An extension on this that we’ve done some experimenting with is that you can delegate your contract validity rules to another script. Here’s the short version:

  • in tx_n you make a commitment that says “in the next transaction, I want my UTXO to obey the rules of this other contract (scriptpubkey)”. This commitment is made in the state caboose described earlier
  • in tx_n+1, you do your normal contract history check (the inductive bit above) and then you check if the input at index 0 (or whatever) is the scriptpubkey of the contract you delegated to. if not, fail
  • now your contract instance UTXO has to follow the rules of that other contract! this is super useful as either an upgrade/extension mechanism

we’ve been experimenting with this stuff assuming only OP_CAT, but other opcodes make things a lot cleaner or open up other interesting avenues. for example, CCV or some TAPTWEAK makes state carrying cleaner and removes some technical limitations on the size of transactions in these contracts. CSFS lets us more easily do authenticated delegation (you can delegate to an approved contract) which you can do with just CAT using some funky signing over the state caboose but its a lot easier to do with CSFS. more-specialized introspection opcodes would make the whole thing easier to reason about and would have smaller scripts.

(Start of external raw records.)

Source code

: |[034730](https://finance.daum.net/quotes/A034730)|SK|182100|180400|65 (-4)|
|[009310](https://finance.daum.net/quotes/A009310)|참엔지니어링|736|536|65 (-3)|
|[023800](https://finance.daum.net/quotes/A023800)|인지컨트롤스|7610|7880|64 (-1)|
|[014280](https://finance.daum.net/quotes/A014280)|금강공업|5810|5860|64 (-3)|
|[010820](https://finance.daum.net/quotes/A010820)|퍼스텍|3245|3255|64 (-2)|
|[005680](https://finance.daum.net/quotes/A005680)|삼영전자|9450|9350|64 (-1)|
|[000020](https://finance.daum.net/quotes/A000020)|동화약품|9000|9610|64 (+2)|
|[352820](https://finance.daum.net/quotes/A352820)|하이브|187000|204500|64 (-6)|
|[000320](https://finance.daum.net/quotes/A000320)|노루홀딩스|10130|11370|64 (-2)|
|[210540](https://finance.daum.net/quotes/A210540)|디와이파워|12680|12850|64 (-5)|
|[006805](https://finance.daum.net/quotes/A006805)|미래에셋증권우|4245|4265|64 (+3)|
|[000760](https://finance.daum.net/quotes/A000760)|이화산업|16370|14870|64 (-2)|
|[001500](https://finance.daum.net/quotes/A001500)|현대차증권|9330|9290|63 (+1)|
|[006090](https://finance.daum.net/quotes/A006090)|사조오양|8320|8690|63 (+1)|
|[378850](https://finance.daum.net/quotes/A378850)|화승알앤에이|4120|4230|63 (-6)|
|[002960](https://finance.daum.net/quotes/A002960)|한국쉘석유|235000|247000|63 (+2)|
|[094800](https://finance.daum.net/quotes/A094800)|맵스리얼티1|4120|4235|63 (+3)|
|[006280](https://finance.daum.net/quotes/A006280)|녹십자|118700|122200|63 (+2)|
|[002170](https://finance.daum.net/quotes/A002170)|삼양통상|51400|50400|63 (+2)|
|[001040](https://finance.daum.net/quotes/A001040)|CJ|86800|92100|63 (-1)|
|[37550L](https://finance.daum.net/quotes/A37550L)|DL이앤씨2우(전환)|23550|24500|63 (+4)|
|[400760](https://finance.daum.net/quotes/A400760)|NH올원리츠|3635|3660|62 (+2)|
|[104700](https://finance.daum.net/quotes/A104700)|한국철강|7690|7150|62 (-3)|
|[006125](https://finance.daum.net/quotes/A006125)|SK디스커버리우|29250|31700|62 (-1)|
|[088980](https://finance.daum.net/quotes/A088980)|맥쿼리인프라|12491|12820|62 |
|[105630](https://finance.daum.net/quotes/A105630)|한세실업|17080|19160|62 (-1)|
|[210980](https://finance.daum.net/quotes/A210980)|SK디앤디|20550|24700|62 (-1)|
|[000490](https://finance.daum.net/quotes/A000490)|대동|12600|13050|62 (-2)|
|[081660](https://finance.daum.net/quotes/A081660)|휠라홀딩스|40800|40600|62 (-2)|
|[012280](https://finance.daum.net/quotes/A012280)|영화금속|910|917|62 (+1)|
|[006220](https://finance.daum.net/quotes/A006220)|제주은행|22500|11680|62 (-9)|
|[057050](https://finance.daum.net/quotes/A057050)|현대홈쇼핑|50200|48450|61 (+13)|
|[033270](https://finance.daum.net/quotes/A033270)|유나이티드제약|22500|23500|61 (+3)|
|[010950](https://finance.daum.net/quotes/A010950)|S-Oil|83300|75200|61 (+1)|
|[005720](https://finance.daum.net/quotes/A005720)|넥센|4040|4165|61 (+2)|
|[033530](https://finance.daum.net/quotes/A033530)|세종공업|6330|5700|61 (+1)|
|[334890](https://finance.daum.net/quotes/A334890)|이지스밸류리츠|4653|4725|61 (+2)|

I believe @ademan 's multi-party penalty(optional) rebindable channels also have a solution for this. Because his proposal limits the number of updates to the number of channel participants, each update is identifiable by its order, which means that the settlement delay can be reduced with each update.

Details fuzzy, but I think settlement can be made immediate on the last allowed update in an @ademan channel. This means that for 2-party @ademan channels HTLCs only need to tolerate 1 settlement delay.